→ **Bagian Latihan**
a) Alihkan kalimat dari artikel gugatan Bukit Asam ini ke dalam bahasa Inggris: "Gara-gara kuasa pertambangannya dicabut, perusahaan pertambangan batubara Bukit Asam menggugat Bupati Lahat."
b) Tulis ulang tanpa perubahan bagian artikel gugatan Bukit Asam mulai dari "Gara-gara kuasa pertambangannya" hingga dan termasuk "plus AS$2,34 miliar.".

Bukit Asam Gugat Bupati Lahat
Utama

Bukit Asam Gugat Bupati Lahat

Gara-gara kuasa pertambangannya dicabut, perusahaan pertambangan batubara Bukit Asam menggugat Bupati Lahat. Perusahaan pelat merah ini menunutu ganti rugi sebesar Rp206 miliar plus AS$2,34 miliar.

Oleh:
Sut
Bacaan 2 Menit
Bukit Asam Gugat Bupati Lahat
Hukumonline

 

Sekedar informasi, PTBA telah memperoleh ijin KP Penyelidikan Umum dari Dirjen Pertambangan Umum terhadap wilayah seluas 45.750 Ha, pada 20 Desember 1990. Wilayah itu seluruhnya masuk dalam bagian Provinsi Sumsel, antara lain: Arahan, Banjarsari, Air Selero, Kungkilan, Bunian, Sukamerindu dan Bukit Kendil. Namun, dalam beberapa kali masa perpanjangan, wilayah itu tak lagi seluas saat pertama kali saat PTBA memperoleh ijin KP Penyelidikan Umum.

→ **Bahan yang Diberikan**
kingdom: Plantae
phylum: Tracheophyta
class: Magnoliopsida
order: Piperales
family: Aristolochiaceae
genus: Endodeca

→ **Jawaban Tugas**
a) Because its mining authorization was revoked, the coal mining company Bukit Asam sued the Regent of Lahat.

b)
Gara-gara kuasa pertambangannya dicabut, perusahaan pertambangan batubara Bukit Asam menggugat Bupati Lahat. Perusahaan pelat merah ini menunutu ganti rugi sebesar Rp206 miliar plus AS$2,34 miliar.